> To be done
A - According to the text on girls' education, where and when is the Women Deliver conference held?
B - State whether each statement agrees with the text on girls' education. Answer yes or no and quote the words from the text that decide it. (i) The drought it mentions was induced by El Nino and hit Southern Africa. (ii) When a farming family fails to harvest anything, fathers choose to pay fees for girls. (iii) The exclusion is justified by the claim that girls will marry into another family.
C - From the text on girls' education, copy the passage between "When given more education, women" and "in Copenhagen Denmark.", inclusive.

Sanitation challenges have also pushed girls out of school. The absence of proper sanitation facilities like toilets and clean and safe drinking water especially in rural areas also deter girls from attending school.

Poor girls who cannot afford to buy sanitary pads also choose to stay away from school.

Natural disasters like the El Nino induced drought, which has hit Southern Africa have also forced many girls out of school. In the patriarchy system, male traits are more valued than those of females. This has resulted in more girls, especially those whose families are dependent on agriculture, dropping out of school as their fathers choose to pay fees for boys, when the family fails to harvest anything.

The justification of this exclusion and inequality is that girls will marry into another family.

Without education, girls and adult women have fewer opportunities and little access to the means of production and cannot financially provide for themselves and their families.

Empowering girls and women through education has helped some countries increase and sustain economic growth which leads to improved living standards.

When given more rights and opportunities, women begin to receive some education resulting in an increase in the human capital of the country.

When given more education, women are also able to control their lives and are successful to bringing down rapid population growth because they have more say in family planning. These are such issues that will be discussed by policy makers, funders, activists and affected women at the Women Deliver conference between 15 and 19 May, 2016 in Copenhagen Denmark.

Investing in women’s education is the wise thing to do and governments across the globe can learn from each other’s successes and failures.

> Data lines
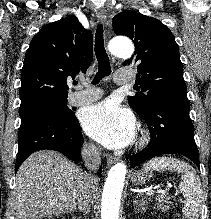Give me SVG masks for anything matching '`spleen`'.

> Results of the tasks
A - It is held between 15 and 19 May, 2016, in Copenhagen, Denmark.

B -
(i) Yes: "Natural disasters like the El Nino induced drought, which has hit Southern Africa"
(ii) No: "their fathers choose to pay fees for boys, when the family fails to harvest anything"
(iii) Yes: "The justification of this exclusion and inequality is that girls will marry into another family."

C -
When given more education, women are also able to control their lives and are successful to bringing down rapid population growth because they have more say in family planning. These are such issues that will be discussed by policy makers, funders, activists and affected women at the Women Deliver conference between 15 and 19 May, 2016 in Copenhagen Denmark.